Why does std::pow of a float and int invoke this overload?

Question

The following:

#include <cmath>

int main()
{
    float base = 2.0f;
    float result = std::pow(base, 2);
    return 0;
}

Triggers a -Wconversion warning in case it is turned on. Wandbox

It seems that the double overload of std::pow is invoked, where I would expect the float overload to be chosen (with the int exponent being cast to float). Can someone who knows his overloads please explain why?

Answer 1

Since C++11, mixed argument pow has any integral argument cast to double. The return type of the mixed argument functions is always double except when one argument is long double then the result is long double.

[c.math]

In addition to the double versions of the math functions in , C++ adds float and long double overloaded versions of these functions, with the same semantics.
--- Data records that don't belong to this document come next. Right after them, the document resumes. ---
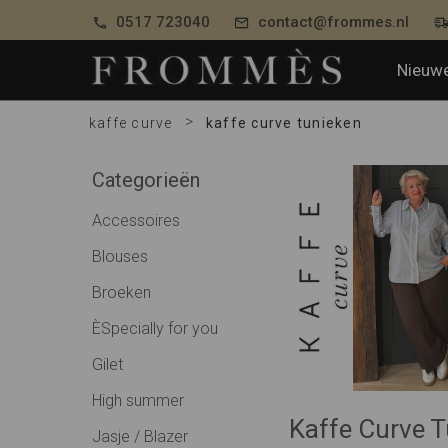
0517 723040
contact@frommes.nl
Nieuwe
>
kaffe curve
kaffe curve tunieken
Categorieën
Accessoires
Blouses
Broeken
ÈSpecially for you
Gilet
High summer
Kaffe Curve 
Jasje / Blazer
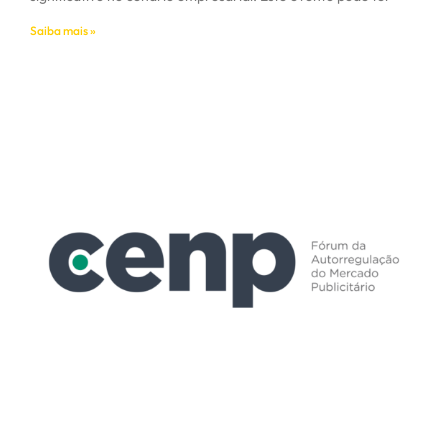
Saiba mais »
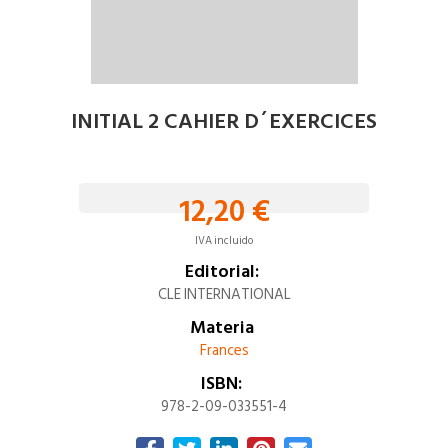
INITIAL 2 CAHIER D´EXERCICES
12,20 €
IVA incluido
Editorial:
CLE INTERNATIONAL
Materia
Frances
ISBN:
978-2-09-033551-4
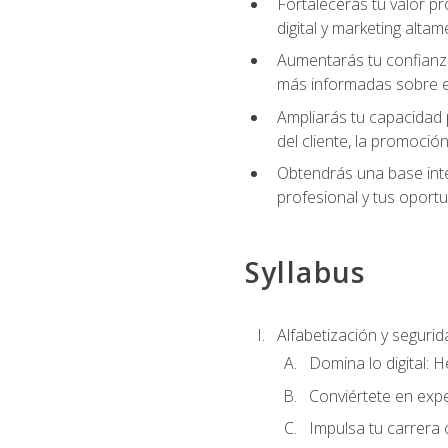
Fortalecerás tu valor p
digital y marketing altam
Aumentarás tu confianza
más informadas sobre el 
Ampliarás tu capacidad 
del cliente, la promoción
Obtendrás una base inte
profesional y tus oport
Syllabus
Alfabetización y segurida
Domina lo digital: 
Conviértete en expe
Impulsa tu carrera 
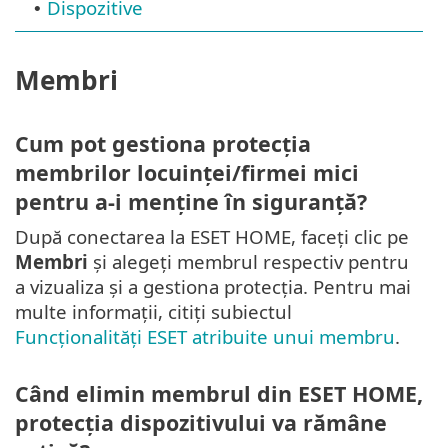
Dispozitive
•
Membri
Cum pot gestiona protecția
membrilor locuinței/firmei mici
pentru a-i menține în siguranță?
După conectarea la ESET HOME, faceți clic pe
Membri
și alegeți membrul respectiv pentru
a vizualiza și a gestiona protecția. Pentru mai
multe informații, citiți subiectul
Funcționalități ESET atribuite unui membru
.
Când elimin membrul din ESET HOME,
protecția dispozitivului va rămâne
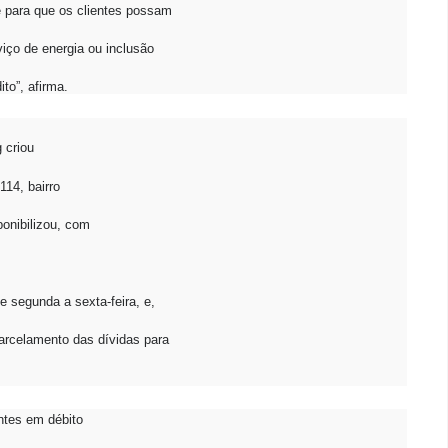
e para que os clientes possam
iço de energia ou inclusão
to”, afirma.
 criou
114, bairro
ponibilizou, com
e segunda a sexta-feira, e,
arcelamento das dívidas para
ntes em débito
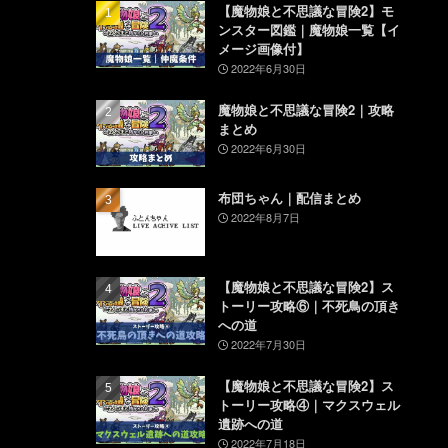
【魔物娘と不思議な冒険2】モ
ンスター図鑑｜魔物娘一覧【イ
メージ画像付】
2022年6月30日
魔物娘と不思議な冒険2｜攻略
まとめ
2022年6月30日
布団ちゃん｜配信まとめ
2022年8月7日
【魔物娘と不思議な冒険2】ス
トーリー攻略⑥｜不死鳥の頂き
への道
2022年7月30日
【魔物娘と不思議な冒険2】ス
トーリー攻略④｜マクスウェル
遺跡への道
2022年7月18日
Moreover, there shall be additional overloads sufficient to ensure:

• If any argument corresponding to a double parameter has type long double, then all arguments corresponding to double parameters are effectively cast to long double.

• Otherwise, if any argument corresponding to a double parameter has type double or an integer type, then all arguments corresponding to double parameters are effectively cast to double.

• Otherwise, all arguments corresponding to double parameters are effectively cast to float.

So to sum up:

• One argument long double >> long double
• Both arguments float >> float
• Otherwise >> double

Answer 2

From cpp reference

7) A set of overloads or a function template for all combinations of arguments of arithmetic type not covered by 1-3). If any argument has integral type, it is cast to double. If any argument is long double, then the return type Promoted is also long double, otherwise the return type is always double.

"If any argument has integral type, it is cast to double" then it would call, converting your double to float.

float       pow( float base, float exp );